Why did Joseph Smith write The Book of Mormon in Early Modern English (thee, thou)?

1 Answer
Jul 23, 2016

To acquire something of the authority associated with the Christian Bible of his time.

Explanation:

It seems to me that any answer to this question is likely to offend at least one group of people, so let me say from the outset that this is my opinion as a non-Mormon.

As I said to a couple of young Mormon evangelists, as I returned a copy of the Book of Mormon to them:

"It reminds me of the old joke: Your work is both good and original. Unfortunately, the parts which are good are not original and the parts which are original are not good."

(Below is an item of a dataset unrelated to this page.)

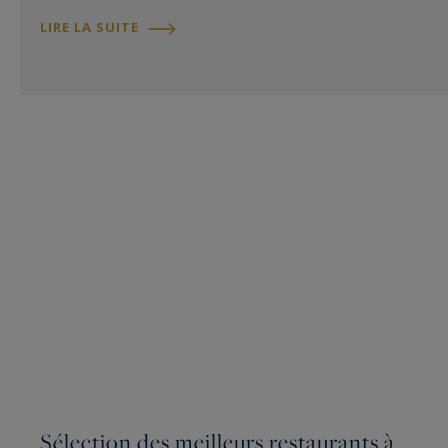
LIRE LA SUITE
Sélection des meilleurs restaurants à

To me, the Book of Mormon seems to be extensively copied from the King James or similar Bible, with Joseph Smith's own additions, which attempt to copy the style and language of the rest of the text.

Joseph Smith was writing into a culture that to some extent revered the Christian Bible, which used the Elizabethan English language.

So by using a similar style and adding it to the Bible, his book acquired something of the authority of the Bible for those who encountered it.

As Irenaeus of Lyons said in the preface to "Against Heresies":

"Error, indeed is never set forth in its naked deformity, lest, being thus exposed, it should at once be detected. But it is craftily decked out in an attractive dress, so as, by its outward form, to make it appear to the inexperienced (ridiculous as the expression may seem) more true than truth itself."